Let’s Talk About Mass Gun Violence in U.S.
October 1, 2017. June 12, 2016. April 16, 2007. December 14, 2012. October 16, 1991. July 19, 1984. August 1, 1966. August 20, 1986. December 2, 2015. November 5, 2009 – These are the dates of the top ten deadliest mass shootings in U.S. history.
Over the past few decades and all across the country, we have lived through and experienced some of the deadliest mass shootings in U.S. history. From motives driven by mental-health issues to terror and hate crimes, our country has become the poster child for gun violence.
In the past 5 years alone, our nation has seen over 17 deadly mass shootings. Most recently, a gunman attacked a crowd of over 22,000 citizens along the Las Vegas Strip, killing 59 and injuring over 420.
According to an article published by the Washington Post, a statistical analysis shows that from 131 mass shootings, over 941 victims have died from gun violence. The youngest of these victims was 8 months old and the oldest was 98 years old.
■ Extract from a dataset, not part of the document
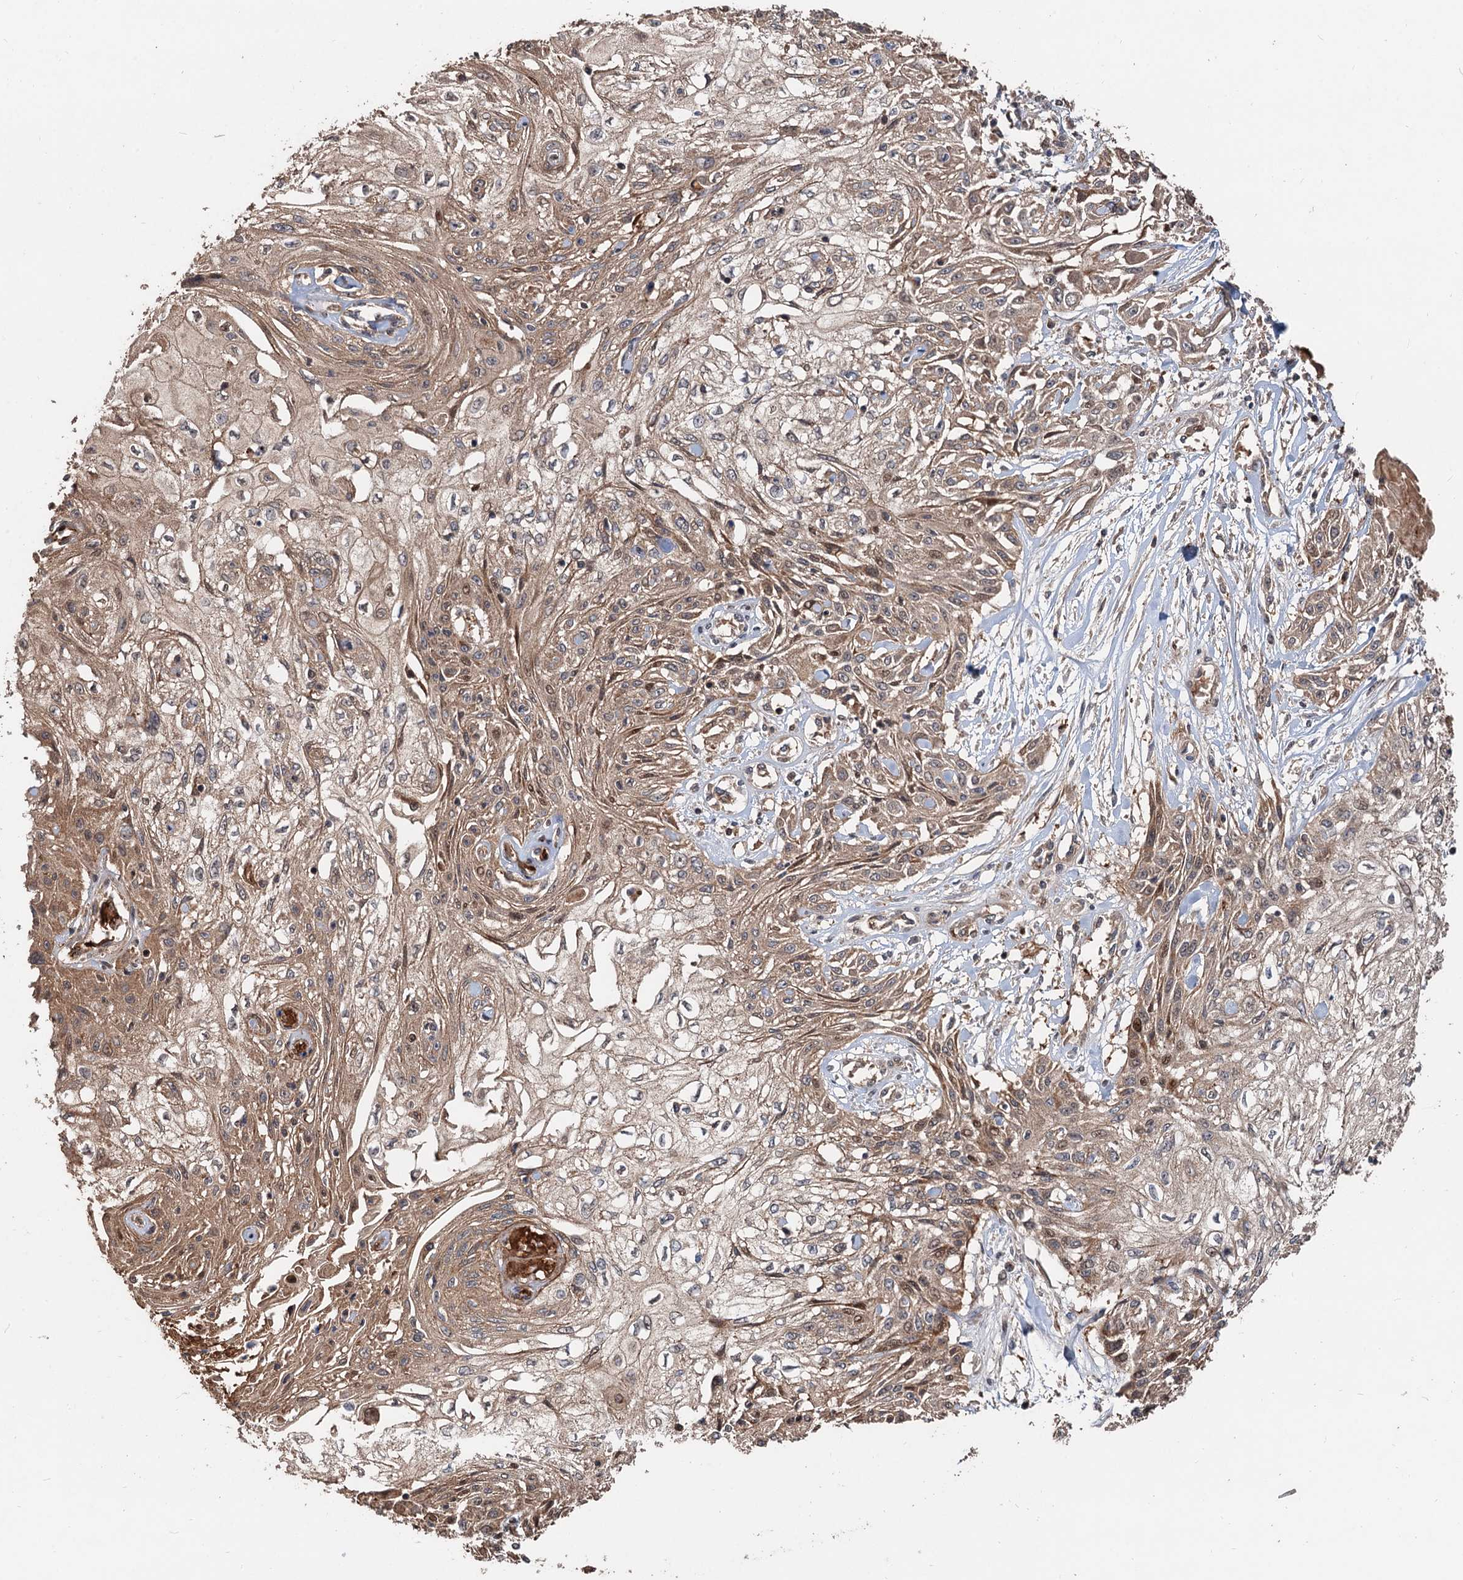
{"staining": {"intensity": "weak", "quantity": ">75%", "location": "cytoplasmic/membranous,nuclear"}, "tissue": "skin cancer", "cell_type": "Tumor cells", "image_type": "cancer", "snomed": [{"axis": "morphology", "description": "Squamous cell carcinoma, NOS"}, {"axis": "morphology", "description": "Squamous cell carcinoma, metastatic, NOS"}, {"axis": "topography", "description": "Skin"}, {"axis": "topography", "description": "Lymph node"}], "caption": "Skin cancer (metastatic squamous cell carcinoma) stained for a protein (brown) shows weak cytoplasmic/membranous and nuclear positive staining in approximately >75% of tumor cells.", "gene": "DEXI", "patient": {"sex": "male", "age": 75}}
“We should be talking about universal background checks, limitations on magazine capacity, investing in a better mental health system and ultimately reaching sensible gun laws. We should be talking about limiting the power of the National Rifle Association (NRA.)”
These victims come from all walks of life; different races, different religions and different socioeconomic backgrounds. But they all met the same fate.
According to the Gun Violence Archive, there have been 11,686 deaths from gun violence in 2017. With each shooting, the headline remains the same: “The deadliest mass shooting in U.S. history.” How many more of these headlines will it take before we start talking about gun control?
After the tragic shooting in Newtown, CT, there was hope that law-makers would finally push for a change in gun regulations. But 58 more people are dead today and hundreds injured, nearly 6 years after the Newtown shooting.
Stephen Paddock, the gunman responsible for the Las Vegas Strip massacre, had 23 firearms in his hotel room during the time of the shooting. Some of these firearms include an AR-15 type weapon, commonly used for hunting, and an AK-47 type rifle. Authorities located 19 other firearms in Paddock’s home.
The high quantity of firearms that Paddock owned is completely legal, according to the lax Nevada gun laws. The bulk of guns were obtained legally, yet should it be this simple to obtain a gun legally?
We should be talking about universal background checks, limitations on magazine capacity, investing in a better mental health system and ultimately reaching sensible gun laws. We should be talking about limiting the power of the National Rifle Association (NRA.)